[PASSAGE]
────────
Portland, OR – State University of New York Chancellor Nancy L. Zimpher, together with Strive President Jeff Edmondson and Portland Mayor Sam Adams today kicked off the second annual cradle-to-career convening in Portland.

 

More than 300 educators, business and community leaders, elected officials, and others from more than 80 communities across the country are in attendance for the two-day event, Program Rich and System Poor No More: Building the Civic Infrastructure to Support Every Child Cradle to Career.

 

Chancellor Zimpher will be recognized as a “Cradle-to-Career Champion” at this evening’s reception and provide direction for participants seeking to begin cradle-to-career efforts in their own cities and communities.

 

“Cities and communities across the country can take a cue from Portland today as its leaders band together for the sole purpose of supporting the success of children through an improved education pipeline,” said Chancellor Zimpher. “I am proud to be a part of today’s event and delighted to see the Strive framework continuing to spread its wings across the country. By viewing education from cradle to career and agreeing to work together, we are ensuring a better future for our children and communities alike.”

 

Led by the Portland Schools Foundation since 2010, Portland began building its P-20 cradle-to-career framework in 2009 with leadership from Portland State University, and the now dissolved Leader’s Roundtable and Portland Mayor and Multnomah County Chair’s Education Cabinet. Portland is now one of seven national demonstration sites in the Strive Network, along with Cincinnati, OH, Houston, TX, East Bay, CA, Richmond, VA, Seattle, WAS, and Boston, MA.

 

“Portland is honored to welcome representatives from communities who are taking responsibility for the long-term well-being of their children,” Adams said. “Our city has made a commitment to do our part to help our youth thrive, and today we have powerful tools in place to move forward strategically, systematically, and collaboratively.”

 

“What excites me about this convening is that participants will be able to see how they can create a successful system to improve education by focusing a community’s academic, business and civic sectors on programs of proven value,” Edmondson said.

 

Dan Ryan, CEO of the Portland Schools Foundation, said his community is seeing progress in Portland in just this first year of development.
────────
[EXERCISE PROMPT] Repeat word for word the part of the Portland announcement above, starting at "Led by the Portland" and ending at "and Boston, MA.".

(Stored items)
────────
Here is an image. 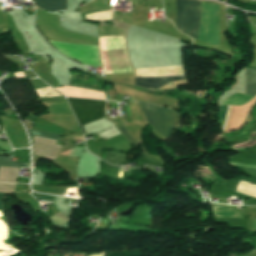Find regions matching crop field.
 <instances>
[{
  "label": "crop field",
  "instance_id": "8a807250",
  "mask_svg": "<svg viewBox=\"0 0 256 256\" xmlns=\"http://www.w3.org/2000/svg\"><path fill=\"white\" fill-rule=\"evenodd\" d=\"M201 1L176 0V28L197 40ZM218 4L202 1L198 40L219 46Z\"/></svg>",
  "mask_w": 256,
  "mask_h": 256
},
{
  "label": "crop field",
  "instance_id": "ac0d7876",
  "mask_svg": "<svg viewBox=\"0 0 256 256\" xmlns=\"http://www.w3.org/2000/svg\"><path fill=\"white\" fill-rule=\"evenodd\" d=\"M184 75L183 67L136 70L135 77ZM185 79L184 76L135 78L134 85L154 90L167 81Z\"/></svg>",
  "mask_w": 256,
  "mask_h": 256
},
{
  "label": "crop field",
  "instance_id": "34b2d1b8",
  "mask_svg": "<svg viewBox=\"0 0 256 256\" xmlns=\"http://www.w3.org/2000/svg\"><path fill=\"white\" fill-rule=\"evenodd\" d=\"M138 103L144 112L148 123L152 124L156 131L168 139L174 129L172 110L140 102Z\"/></svg>",
  "mask_w": 256,
  "mask_h": 256
},
{
  "label": "crop field",
  "instance_id": "412701ff",
  "mask_svg": "<svg viewBox=\"0 0 256 256\" xmlns=\"http://www.w3.org/2000/svg\"><path fill=\"white\" fill-rule=\"evenodd\" d=\"M80 125L103 118L105 101L67 99Z\"/></svg>",
  "mask_w": 256,
  "mask_h": 256
},
{
  "label": "crop field",
  "instance_id": "f4fd0767",
  "mask_svg": "<svg viewBox=\"0 0 256 256\" xmlns=\"http://www.w3.org/2000/svg\"><path fill=\"white\" fill-rule=\"evenodd\" d=\"M246 76V95H256V70L255 69H245ZM241 94H233L228 97L222 105H241L246 103L252 96H246ZM250 101V100H249Z\"/></svg>",
  "mask_w": 256,
  "mask_h": 256
},
{
  "label": "crop field",
  "instance_id": "dd49c442",
  "mask_svg": "<svg viewBox=\"0 0 256 256\" xmlns=\"http://www.w3.org/2000/svg\"><path fill=\"white\" fill-rule=\"evenodd\" d=\"M54 140L32 136L33 153L54 158L61 146Z\"/></svg>",
  "mask_w": 256,
  "mask_h": 256
},
{
  "label": "crop field",
  "instance_id": "e52e79f7",
  "mask_svg": "<svg viewBox=\"0 0 256 256\" xmlns=\"http://www.w3.org/2000/svg\"><path fill=\"white\" fill-rule=\"evenodd\" d=\"M39 7L47 11H58L67 9L66 0H33Z\"/></svg>",
  "mask_w": 256,
  "mask_h": 256
},
{
  "label": "crop field",
  "instance_id": "d8731c3e",
  "mask_svg": "<svg viewBox=\"0 0 256 256\" xmlns=\"http://www.w3.org/2000/svg\"><path fill=\"white\" fill-rule=\"evenodd\" d=\"M18 168L0 166V181L16 183Z\"/></svg>",
  "mask_w": 256,
  "mask_h": 256
},
{
  "label": "crop field",
  "instance_id": "5a996713",
  "mask_svg": "<svg viewBox=\"0 0 256 256\" xmlns=\"http://www.w3.org/2000/svg\"><path fill=\"white\" fill-rule=\"evenodd\" d=\"M225 108H226V106H220L219 117H218V123H219L221 126H223V122H224V118H225ZM229 108H230V106H227V108H226V119H225L223 131H224L225 128H226V124H227V120H228V116H229Z\"/></svg>",
  "mask_w": 256,
  "mask_h": 256
},
{
  "label": "crop field",
  "instance_id": "3316defc",
  "mask_svg": "<svg viewBox=\"0 0 256 256\" xmlns=\"http://www.w3.org/2000/svg\"><path fill=\"white\" fill-rule=\"evenodd\" d=\"M9 157H0V165L4 166H14V167H27L25 163H10Z\"/></svg>",
  "mask_w": 256,
  "mask_h": 256
},
{
  "label": "crop field",
  "instance_id": "28ad6ade",
  "mask_svg": "<svg viewBox=\"0 0 256 256\" xmlns=\"http://www.w3.org/2000/svg\"><path fill=\"white\" fill-rule=\"evenodd\" d=\"M29 133H30V135H36V136L51 138V139H55V140H57L59 138V135L34 131V130H30V129H29Z\"/></svg>",
  "mask_w": 256,
  "mask_h": 256
},
{
  "label": "crop field",
  "instance_id": "d1516ede",
  "mask_svg": "<svg viewBox=\"0 0 256 256\" xmlns=\"http://www.w3.org/2000/svg\"><path fill=\"white\" fill-rule=\"evenodd\" d=\"M50 219H52L53 221L57 222L58 224H63L64 222H66L67 220H69V218L63 216L62 214L56 212L54 215H52L51 217H49Z\"/></svg>",
  "mask_w": 256,
  "mask_h": 256
},
{
  "label": "crop field",
  "instance_id": "22f410ed",
  "mask_svg": "<svg viewBox=\"0 0 256 256\" xmlns=\"http://www.w3.org/2000/svg\"><path fill=\"white\" fill-rule=\"evenodd\" d=\"M15 188H16V185L0 184V192H3V193L14 192Z\"/></svg>",
  "mask_w": 256,
  "mask_h": 256
},
{
  "label": "crop field",
  "instance_id": "cbeb9de0",
  "mask_svg": "<svg viewBox=\"0 0 256 256\" xmlns=\"http://www.w3.org/2000/svg\"><path fill=\"white\" fill-rule=\"evenodd\" d=\"M124 137L134 146L138 145L135 140L129 135V133L124 129V127L118 128Z\"/></svg>",
  "mask_w": 256,
  "mask_h": 256
},
{
  "label": "crop field",
  "instance_id": "5142ce71",
  "mask_svg": "<svg viewBox=\"0 0 256 256\" xmlns=\"http://www.w3.org/2000/svg\"><path fill=\"white\" fill-rule=\"evenodd\" d=\"M32 196H34L35 198H40L42 200H48V201L53 200V196L40 195V194H34V193H32Z\"/></svg>",
  "mask_w": 256,
  "mask_h": 256
},
{
  "label": "crop field",
  "instance_id": "d9b57169",
  "mask_svg": "<svg viewBox=\"0 0 256 256\" xmlns=\"http://www.w3.org/2000/svg\"><path fill=\"white\" fill-rule=\"evenodd\" d=\"M240 256H256V250L254 249L252 252L245 255H240Z\"/></svg>",
  "mask_w": 256,
  "mask_h": 256
},
{
  "label": "crop field",
  "instance_id": "733c2abd",
  "mask_svg": "<svg viewBox=\"0 0 256 256\" xmlns=\"http://www.w3.org/2000/svg\"><path fill=\"white\" fill-rule=\"evenodd\" d=\"M1 198H2V194H0V206H1Z\"/></svg>",
  "mask_w": 256,
  "mask_h": 256
},
{
  "label": "crop field",
  "instance_id": "4a817a6b",
  "mask_svg": "<svg viewBox=\"0 0 256 256\" xmlns=\"http://www.w3.org/2000/svg\"><path fill=\"white\" fill-rule=\"evenodd\" d=\"M90 256H101L100 254H96V255H90Z\"/></svg>",
  "mask_w": 256,
  "mask_h": 256
},
{
  "label": "crop field",
  "instance_id": "bc2a9ffb",
  "mask_svg": "<svg viewBox=\"0 0 256 256\" xmlns=\"http://www.w3.org/2000/svg\"><path fill=\"white\" fill-rule=\"evenodd\" d=\"M127 109H128V114H129V116H130V111H129V107H127Z\"/></svg>",
  "mask_w": 256,
  "mask_h": 256
}]
</instances>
────────
[ANSWER]
Led by the Portland Schools Foundation since 2010, Portland began building its P-20 cradle-to-career framework in 2009 with leadership from Portland State University, and the now dissolved Leader’s Roundtable and Portland Mayor and Multnomah County Chair’s Education Cabinet. Portland is now one of seven national demonstration sites in the Strive Network, along with Cincinnati, OH, Houston, TX, East Bay, CA, Richmond, VA, Seattle, WAS, and Boston, MA.